**RECORDS SHOWN**.
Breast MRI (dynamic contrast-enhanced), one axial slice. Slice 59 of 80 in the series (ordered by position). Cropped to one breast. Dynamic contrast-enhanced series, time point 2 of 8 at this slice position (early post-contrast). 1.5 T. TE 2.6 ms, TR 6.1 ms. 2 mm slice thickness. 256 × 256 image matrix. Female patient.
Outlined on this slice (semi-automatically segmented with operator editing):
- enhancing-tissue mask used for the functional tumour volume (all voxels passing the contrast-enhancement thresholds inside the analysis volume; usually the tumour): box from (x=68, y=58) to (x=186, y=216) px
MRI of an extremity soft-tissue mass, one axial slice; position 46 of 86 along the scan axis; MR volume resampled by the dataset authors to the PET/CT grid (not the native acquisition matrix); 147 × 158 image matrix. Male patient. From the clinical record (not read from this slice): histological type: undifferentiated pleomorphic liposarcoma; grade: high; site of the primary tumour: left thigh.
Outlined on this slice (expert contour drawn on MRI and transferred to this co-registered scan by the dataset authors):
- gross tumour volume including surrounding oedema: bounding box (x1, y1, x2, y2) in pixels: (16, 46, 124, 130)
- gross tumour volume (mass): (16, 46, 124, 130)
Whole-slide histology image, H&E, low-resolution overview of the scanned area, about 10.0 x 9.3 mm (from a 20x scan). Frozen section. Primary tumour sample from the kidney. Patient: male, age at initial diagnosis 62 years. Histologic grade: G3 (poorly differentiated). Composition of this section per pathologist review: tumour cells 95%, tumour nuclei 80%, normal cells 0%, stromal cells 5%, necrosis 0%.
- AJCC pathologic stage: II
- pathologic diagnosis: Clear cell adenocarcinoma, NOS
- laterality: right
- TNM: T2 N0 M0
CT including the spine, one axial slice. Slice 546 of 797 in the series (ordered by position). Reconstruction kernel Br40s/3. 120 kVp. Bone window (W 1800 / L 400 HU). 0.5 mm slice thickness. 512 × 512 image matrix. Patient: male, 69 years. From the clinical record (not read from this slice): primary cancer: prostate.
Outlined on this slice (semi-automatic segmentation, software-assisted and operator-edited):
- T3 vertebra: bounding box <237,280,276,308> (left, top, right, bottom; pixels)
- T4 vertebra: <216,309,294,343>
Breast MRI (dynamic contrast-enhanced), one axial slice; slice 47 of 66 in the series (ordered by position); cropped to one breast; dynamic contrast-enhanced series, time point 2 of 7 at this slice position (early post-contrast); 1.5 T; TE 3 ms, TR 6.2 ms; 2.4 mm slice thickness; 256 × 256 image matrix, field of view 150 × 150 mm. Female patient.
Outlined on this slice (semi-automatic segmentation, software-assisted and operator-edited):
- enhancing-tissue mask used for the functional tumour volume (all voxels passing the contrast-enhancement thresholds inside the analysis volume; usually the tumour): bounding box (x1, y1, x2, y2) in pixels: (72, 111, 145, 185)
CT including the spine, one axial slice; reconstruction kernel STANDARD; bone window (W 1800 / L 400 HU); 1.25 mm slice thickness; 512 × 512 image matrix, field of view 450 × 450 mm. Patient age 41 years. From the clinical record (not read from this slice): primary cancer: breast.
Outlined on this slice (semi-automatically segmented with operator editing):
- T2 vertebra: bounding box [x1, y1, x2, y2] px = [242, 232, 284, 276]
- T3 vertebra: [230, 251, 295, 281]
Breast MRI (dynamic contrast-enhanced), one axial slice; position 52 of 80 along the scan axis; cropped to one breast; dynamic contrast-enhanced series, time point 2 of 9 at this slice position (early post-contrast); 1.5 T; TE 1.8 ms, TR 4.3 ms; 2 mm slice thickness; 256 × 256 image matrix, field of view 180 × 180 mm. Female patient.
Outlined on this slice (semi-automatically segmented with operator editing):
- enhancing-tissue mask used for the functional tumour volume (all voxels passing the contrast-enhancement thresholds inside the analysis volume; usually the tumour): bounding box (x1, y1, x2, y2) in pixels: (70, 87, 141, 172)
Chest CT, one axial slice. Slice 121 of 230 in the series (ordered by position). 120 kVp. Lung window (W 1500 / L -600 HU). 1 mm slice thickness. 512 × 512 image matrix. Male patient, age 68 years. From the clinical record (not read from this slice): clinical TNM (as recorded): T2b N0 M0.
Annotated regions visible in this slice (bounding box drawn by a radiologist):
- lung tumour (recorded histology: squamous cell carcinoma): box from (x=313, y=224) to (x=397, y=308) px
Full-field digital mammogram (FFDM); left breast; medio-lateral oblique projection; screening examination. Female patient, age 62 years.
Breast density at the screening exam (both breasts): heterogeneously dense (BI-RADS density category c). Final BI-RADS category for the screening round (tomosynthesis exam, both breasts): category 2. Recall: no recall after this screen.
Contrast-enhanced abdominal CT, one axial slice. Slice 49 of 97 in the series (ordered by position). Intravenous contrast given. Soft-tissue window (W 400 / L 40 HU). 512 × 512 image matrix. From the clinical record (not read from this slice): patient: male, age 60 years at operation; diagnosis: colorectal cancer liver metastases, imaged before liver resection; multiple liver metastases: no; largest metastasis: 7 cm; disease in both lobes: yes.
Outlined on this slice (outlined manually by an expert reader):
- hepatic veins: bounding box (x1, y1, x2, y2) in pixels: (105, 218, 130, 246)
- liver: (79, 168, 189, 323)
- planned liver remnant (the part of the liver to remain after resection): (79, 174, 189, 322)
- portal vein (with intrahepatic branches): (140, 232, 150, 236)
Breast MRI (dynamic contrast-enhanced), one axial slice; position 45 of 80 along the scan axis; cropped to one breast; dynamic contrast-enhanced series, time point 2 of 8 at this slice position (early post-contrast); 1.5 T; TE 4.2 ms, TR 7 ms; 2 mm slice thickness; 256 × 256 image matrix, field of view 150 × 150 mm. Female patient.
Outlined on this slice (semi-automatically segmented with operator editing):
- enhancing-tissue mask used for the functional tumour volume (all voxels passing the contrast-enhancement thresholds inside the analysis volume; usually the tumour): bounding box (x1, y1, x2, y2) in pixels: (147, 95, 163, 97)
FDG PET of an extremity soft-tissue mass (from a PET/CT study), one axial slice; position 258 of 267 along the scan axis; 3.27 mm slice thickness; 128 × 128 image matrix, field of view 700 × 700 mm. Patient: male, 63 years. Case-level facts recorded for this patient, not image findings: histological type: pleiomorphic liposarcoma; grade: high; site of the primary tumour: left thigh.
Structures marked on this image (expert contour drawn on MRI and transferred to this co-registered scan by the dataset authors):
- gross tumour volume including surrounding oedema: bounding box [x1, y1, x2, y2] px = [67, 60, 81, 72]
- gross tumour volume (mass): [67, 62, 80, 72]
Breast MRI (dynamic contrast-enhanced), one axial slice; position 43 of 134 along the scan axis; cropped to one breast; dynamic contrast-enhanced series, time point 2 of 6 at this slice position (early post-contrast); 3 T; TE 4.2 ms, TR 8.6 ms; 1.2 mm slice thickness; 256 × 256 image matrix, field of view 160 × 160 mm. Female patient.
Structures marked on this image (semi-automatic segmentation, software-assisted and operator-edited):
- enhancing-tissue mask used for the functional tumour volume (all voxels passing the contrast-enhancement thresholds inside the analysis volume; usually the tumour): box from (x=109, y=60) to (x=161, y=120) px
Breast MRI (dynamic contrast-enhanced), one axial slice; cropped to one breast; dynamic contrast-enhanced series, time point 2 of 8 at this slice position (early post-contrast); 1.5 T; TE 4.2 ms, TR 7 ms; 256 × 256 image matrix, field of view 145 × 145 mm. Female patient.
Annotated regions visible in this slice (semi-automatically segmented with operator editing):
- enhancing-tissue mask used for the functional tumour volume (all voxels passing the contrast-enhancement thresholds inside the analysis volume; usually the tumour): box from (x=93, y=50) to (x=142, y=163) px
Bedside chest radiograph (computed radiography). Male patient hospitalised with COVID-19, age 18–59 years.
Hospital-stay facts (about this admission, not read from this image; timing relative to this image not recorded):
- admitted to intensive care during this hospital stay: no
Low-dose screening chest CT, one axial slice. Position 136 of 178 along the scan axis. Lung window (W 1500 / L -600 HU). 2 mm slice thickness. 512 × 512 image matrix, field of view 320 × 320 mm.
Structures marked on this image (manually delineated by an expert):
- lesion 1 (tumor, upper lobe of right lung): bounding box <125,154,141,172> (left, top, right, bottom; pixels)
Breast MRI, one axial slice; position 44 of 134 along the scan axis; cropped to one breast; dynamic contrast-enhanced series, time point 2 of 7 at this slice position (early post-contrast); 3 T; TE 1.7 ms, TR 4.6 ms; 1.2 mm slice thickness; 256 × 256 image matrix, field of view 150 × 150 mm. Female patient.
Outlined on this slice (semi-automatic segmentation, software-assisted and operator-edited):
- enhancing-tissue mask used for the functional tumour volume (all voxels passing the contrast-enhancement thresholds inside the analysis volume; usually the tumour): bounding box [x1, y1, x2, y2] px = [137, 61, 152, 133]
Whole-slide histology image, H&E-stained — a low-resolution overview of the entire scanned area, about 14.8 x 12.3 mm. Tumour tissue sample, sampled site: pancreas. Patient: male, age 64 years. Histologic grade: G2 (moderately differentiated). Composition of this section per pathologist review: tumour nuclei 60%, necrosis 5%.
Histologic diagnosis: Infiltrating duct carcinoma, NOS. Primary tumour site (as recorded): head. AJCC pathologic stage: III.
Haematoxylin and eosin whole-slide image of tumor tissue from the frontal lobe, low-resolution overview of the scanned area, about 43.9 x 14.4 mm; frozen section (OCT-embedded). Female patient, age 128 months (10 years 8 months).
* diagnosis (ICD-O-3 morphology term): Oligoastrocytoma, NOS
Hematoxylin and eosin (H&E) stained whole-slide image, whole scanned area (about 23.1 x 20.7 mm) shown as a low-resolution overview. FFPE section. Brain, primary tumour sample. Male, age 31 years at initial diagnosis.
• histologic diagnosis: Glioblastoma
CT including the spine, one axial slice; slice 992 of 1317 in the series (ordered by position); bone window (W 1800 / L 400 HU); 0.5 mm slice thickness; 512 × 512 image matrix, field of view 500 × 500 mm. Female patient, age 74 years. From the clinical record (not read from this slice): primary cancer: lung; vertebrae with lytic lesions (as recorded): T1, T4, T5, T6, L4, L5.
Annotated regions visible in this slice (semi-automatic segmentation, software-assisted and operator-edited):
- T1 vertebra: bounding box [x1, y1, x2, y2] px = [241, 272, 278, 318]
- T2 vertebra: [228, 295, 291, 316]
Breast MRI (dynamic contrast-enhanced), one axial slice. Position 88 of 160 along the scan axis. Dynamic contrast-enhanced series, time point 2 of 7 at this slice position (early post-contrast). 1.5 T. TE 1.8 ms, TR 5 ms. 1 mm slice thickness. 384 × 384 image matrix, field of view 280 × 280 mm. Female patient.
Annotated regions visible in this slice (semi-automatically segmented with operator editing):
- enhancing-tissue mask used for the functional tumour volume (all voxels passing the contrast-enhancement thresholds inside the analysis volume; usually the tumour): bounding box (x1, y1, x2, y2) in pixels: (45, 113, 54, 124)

**TASK STATEMENT**. Please report how many lines in the records above contain the word "pathologic", and give nothing but the number.

**FINAL ANSWER**. 3